“For there is no place that does not see you. You must change your life.” That is what the narrator of nineteenth century German poet Rainer Maria Rilke’s electric Archaic Torso of Apollo concludes after encountering a headless statue in the Louvre. For Rilke, the fruits of art and beauty are not free, as it were. When being present for a work of art, he says that we must work to perform the labor of self-reflection and -betterment and take seriously the power of art. If we do this, we, too, could be “suffused with brilliance from inside” like the hollowed statue of Apollo.
Dan Goldhaber’s Cam, the 2018 psychological thriller about a sex worker’s journey to reclaim her stolen identity, may not have had Rilke in mind when they were making their revelatory film. Be that as it may, the words that haunt Rilke’s the end of poem offer a way into parsing the film. Part of what makes Cam exemplary–so disorienting, and so resonant–is that it sets out to dismantle genre conventions, and asks the viewers of the film to do the work of self-examination. The directors seem to be saying: You must change your preconceptions about sex work.

• [What you need to do]:
1. Condense the paragraph of the excerpt that opens "For there is no place that does not see you" into a shorter version that keeps its main facts.
2. Reproduce the part of the excerpt that begins at the words "Dan Goldhaber’s Cam, the" and stops after the words "about sex work.".
The entries that come next are separate material with no connection to the excerpt.

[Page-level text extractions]
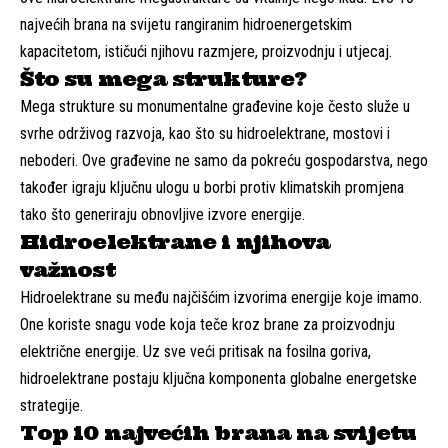
najvećih brana na svijetu rangiranim hidroenergetskim
kapacitetom, ističući njihovu razmjere, proizvodnju i utjecaj.
Što su mega strukture?
Mega strukture su monumentalne građevine koje često služe u
svrhe održivog razvoja, kao što su hidroelektrane, mostovi i
neboderi. Ove građevine ne samo da pokreću gospodarstva, nego
također igraju ključnu ulogu u borbi protiv klimatskih promjena
tako što generiraju obnovljive izvore energije.
Hidroelektrane i njihova
važnost
Hidroelektrane su među najčišćim izvorima energije koje imamo.
One koriste snagu vode koja teče kroz brane za proizvodnju
električne energije. Uz sve veći pritisak na fosilna goriva,
hidroelektrane postaju ključna komponenta globalne energetske
strategije.
Top 10 najvećih brana na svijetu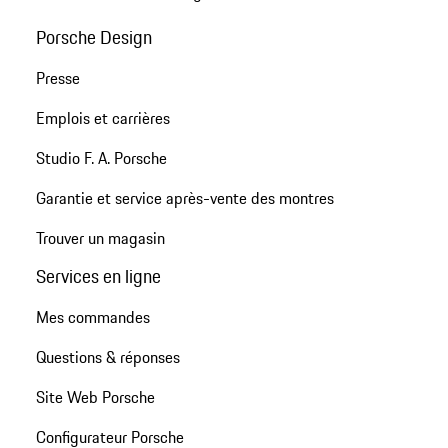
Porsche Design
Presse
Emplois et carrières
Studio F. A. Porsche
Garantie et service après-vente des montres
Trouver un magasin
Services en ligne
Mes commandes
Questions & réponses
Site Web Porsche
Configurateur Porsche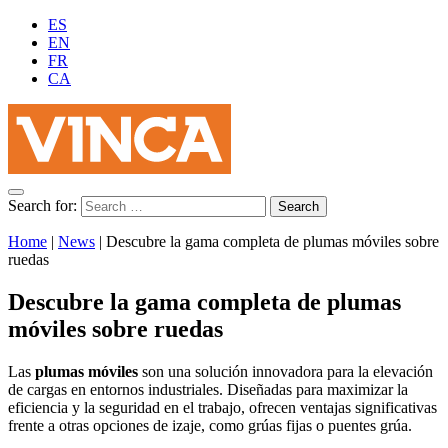
ES
EN
FR
CA
Search for:
Home
|
News
|
Descubre la gama completa de plumas móviles sobre
ruedas
Descubre la gama completa de plumas
móviles sobre ruedas
Las
plumas móviles
son una solución innovadora para la elevación
de cargas en entornos industriales. Diseñadas para maximizar la
eficiencia y la seguridad en el trabajo, ofrecen ventajas significativas
frente a otras opciones de izaje, como grúas fijas o puentes grúa.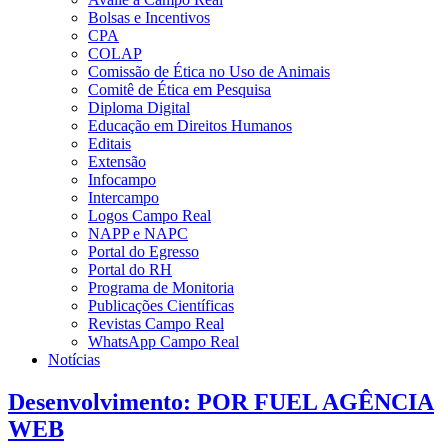
Bolsas e Incentivos
CPA
COLAP
Comissão de Ética no Uso de Animais
Comitê de Ética em Pesquisa
Diploma Digital
Educação em Direitos Humanos
Editais
Extensão
Infocampo
Intercampo
Logos Campo Real
NAPP e NAPC
Portal do Egresso
Portal do RH
Programa de Monitoria
Publicações Científicas
Revistas Campo Real
WhatsApp Campo Real
Notícias
Desenvolvimento: POR FUEL AGÊNCIA
WEB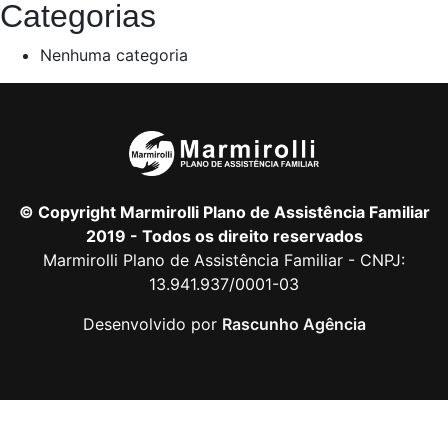
Categorias
Nenhuma categoria
© Copyright Marmirolli Plano de Assistência Familiar
2019 - Todos os direito reservados
Marmirolli Plano de Assistência Familiar - CNPJ:
13.941.937/0001-03
Desenvolvido por
Rascunho Agência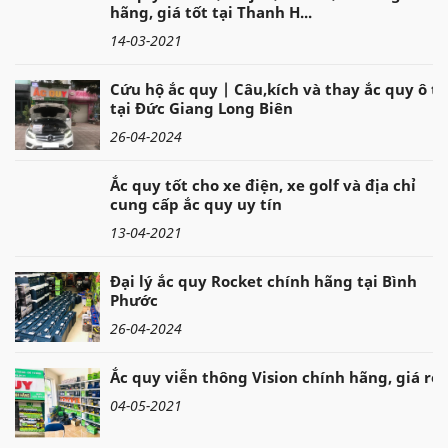
hãng, giá tốt tại Thanh H...
14-03-2021
Cứu hộ ắc quy | Câu,kích và thay ắc quy ô tô
tại Đức Giang Long Biên
26-04-2024
Ắc quy tốt cho xe điện, xe golf và địa chỉ
cung cấp ắc quy uy tín
13-04-2021
Đại lý ắc quy Rocket chính hãng tại Bình
Phước
26-04-2024
Ắc quy viễn thông Vision chính hãng, giá rẻ
04-05-2021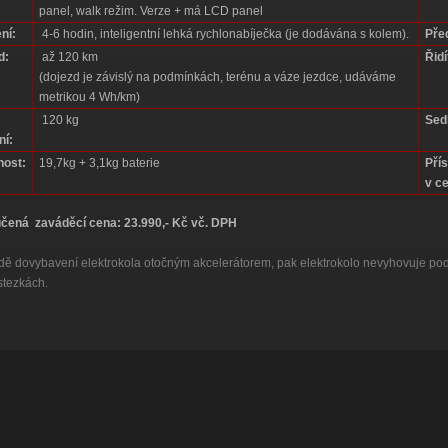
panel, walk režim. Verze + má LCD panel
ní:
4-6 hodin, inteligentní lehká rychlonabíječka (je dodávána s kolem).
Před
d:
až 120 km
Řidí
(dojezd je závislý na podmínkách, terénu a váze jezdce, udáváme
metrikou 4 Wh/km)
120 kg
Sed
ní:
ost:
19,7kg + 3,1kg baterie
Pří
v c
čená zaváděcí cena: 23.990,- Kč vč. DPH
adě dovybavení elektrokola otočným akcelerátorem, pak elektrokolo nevyhovuje 
stezkách.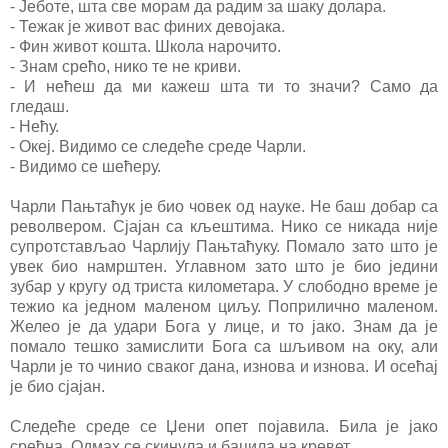
- Јеботе, шта све морам да радим за шаку долара.
- Тежак је живот вас финих девојака.
- Фин живот кошта. Школа нарочито.
- Знам срећо, нико те не криви.
- И нећеш да ми кажеш шта ти то значи? Само да
гледаш.
- Нећу.
- Океј. Видимо се следеће среде Чарли.
- Видимо се шећеру.
Чарли Пањтаћук је био човек од науке. Не баш добар са
револвером. Сјајан са кљештима. Нико се никада није
супротстављао Чарлију Пањтаћуку. Помало зато што је
увек био намрштен. Углавном зато што је био једини
зубар у кругу од триста километара. У слободно време је
тежио ка једном маленом циљу. Поприлично маленом.
Желео је да удари Бога у лице, и то јако. Знам да је
помало тешко замислити Бога са шљивом на оку, али
Чарли је то чинио сваког дана, изнова и изнова. И осећај
је био сјајан.
Следеће среде се Џени опет појавила. Била је јако
срећна. Одмах се скинула и бацила на кревет.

• [Problem solutions]:
1. In Archaic Torso of Apollo by nineteenth-century German poet Rainer Maria Rilke, the narrator encounters a headless statue in the Louvre and concludes: "For there is no place that does not see you. You must change your life." For Rilke, art and beauty are not free. In art's presence we must work at self-reflection and self-betterment and take its power seriously. If we do, we too could be "suffused with brilliance from inside," like the hollowed statue of Apollo.

2.
Dan Goldhaber’s Cam, the 2018 psychological thriller about a sex worker’s journey to reclaim her stolen identity, may not have had Rilke in mind when they were making their revelatory film. Be that as it may, the words that haunt Rilke’s the end of poem offer a way into parsing the film. Part of what makes Cam exemplary–so disorienting, and so resonant–is that it sets out to dismantle genre conventions, and asks the viewers of the film to do the work of self-examination. The directors seem to be saying: You must change your preconceptions about sex work.